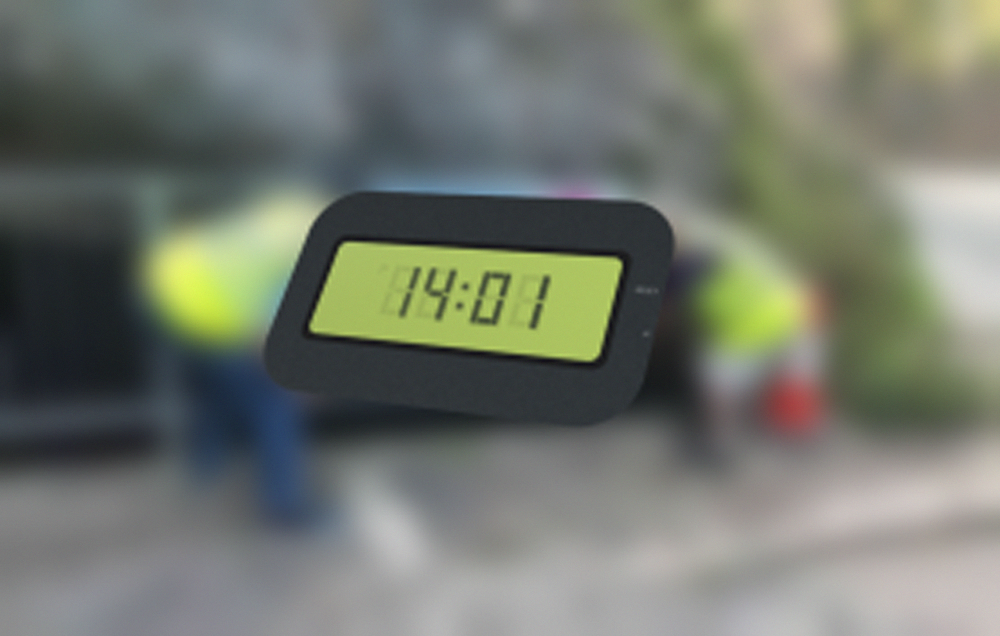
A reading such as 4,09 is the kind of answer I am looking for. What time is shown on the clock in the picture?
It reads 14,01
....................
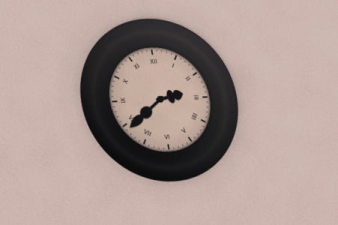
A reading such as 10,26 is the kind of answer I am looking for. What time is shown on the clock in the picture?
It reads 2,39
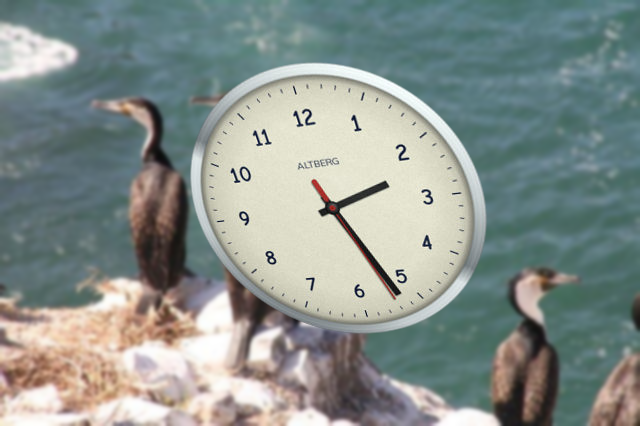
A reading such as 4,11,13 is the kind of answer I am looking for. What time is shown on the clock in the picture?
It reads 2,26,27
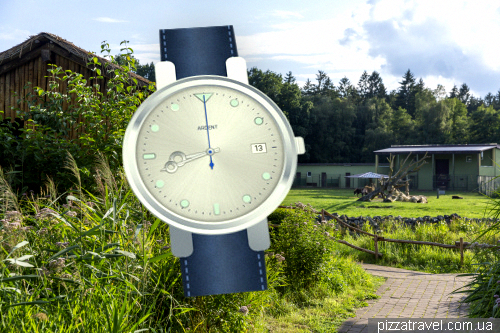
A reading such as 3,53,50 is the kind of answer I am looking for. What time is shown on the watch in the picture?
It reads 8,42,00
....................
• [EXERCISE GOAL]:
Please convert the records from the line that contains "A reading such as 10,26" up to and including the line that contains "It reads 2,26,27" into a numbered list, leaving out any blank lines. Keep the pictures out of the list.

• [SOLUTION TO THE EXERCISE]:
1. A reading such as 10,26 is the kind of answer I am looking for. What time is shown on the clock in the picture?
2. It reads 2,39
3. A reading such as 4,11,13 is the kind of answer I am looking for. What time is shown on the clock in the picture?
4. It reads 2,26,27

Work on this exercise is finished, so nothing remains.